_EXERCISE AIM_: Quote the records that follow in full and exactly; leave out the pictures.

_DATASET RECORDS_:

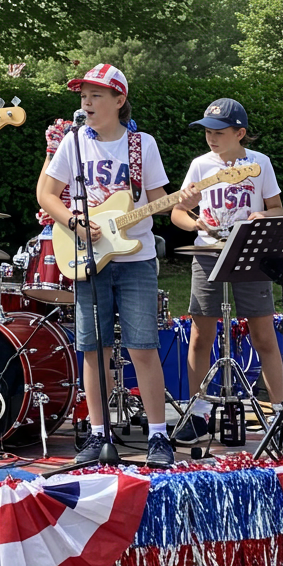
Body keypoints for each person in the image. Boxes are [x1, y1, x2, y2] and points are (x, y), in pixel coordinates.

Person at [36, 63, 175, 468]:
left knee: (142, 346)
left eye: (96, 95)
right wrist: (74, 222)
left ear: (119, 100)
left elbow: (158, 200)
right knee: (94, 348)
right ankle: (98, 433)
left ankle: (158, 435)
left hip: (136, 259)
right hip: (88, 258)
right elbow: (47, 194)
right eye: (84, 96)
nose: (87, 102)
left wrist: (182, 200)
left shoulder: (142, 145)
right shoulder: (74, 141)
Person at [171, 98, 283, 444]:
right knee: (200, 335)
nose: (211, 137)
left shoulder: (260, 163)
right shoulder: (200, 165)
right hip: (207, 253)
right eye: (207, 131)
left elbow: (277, 208)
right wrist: (194, 223)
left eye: (219, 131)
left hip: (250, 253)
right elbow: (177, 212)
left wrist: (262, 217)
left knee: (263, 334)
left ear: (240, 133)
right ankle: (198, 413)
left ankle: (279, 414)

_TASK OUTPUT_:
Body keypoints for each person in the image. Boxes are [x1, y1, x2, y2] and points are (x, y), in pixel coordinates.

Person at [36, 63, 175, 468]:
left knee: (142, 346)
left eye: (96, 95)
right wrist: (74, 222)
left ear: (119, 100)
left elbow: (158, 200)
right knee: (94, 348)
right ankle: (98, 433)
left ankle: (158, 435)
left hip: (136, 259)
right hip: (88, 258)
right elbow: (47, 194)
right eye: (84, 96)
nose: (87, 102)
left wrist: (182, 200)
left shoulder: (142, 145)
right shoulder: (74, 141)
Person at [171, 98, 283, 444]:
right knee: (200, 335)
nose: (211, 137)
left shoulder: (260, 163)
right shoulder: (200, 165)
right hip: (207, 253)
right eye: (207, 131)
left elbow: (277, 208)
right wrist: (194, 223)
left eye: (219, 131)
left hip: (250, 253)
right elbow: (177, 212)
left wrist: (262, 217)
left knee: (263, 334)
left ear: (240, 133)
right ankle: (198, 413)
left ankle: (279, 414)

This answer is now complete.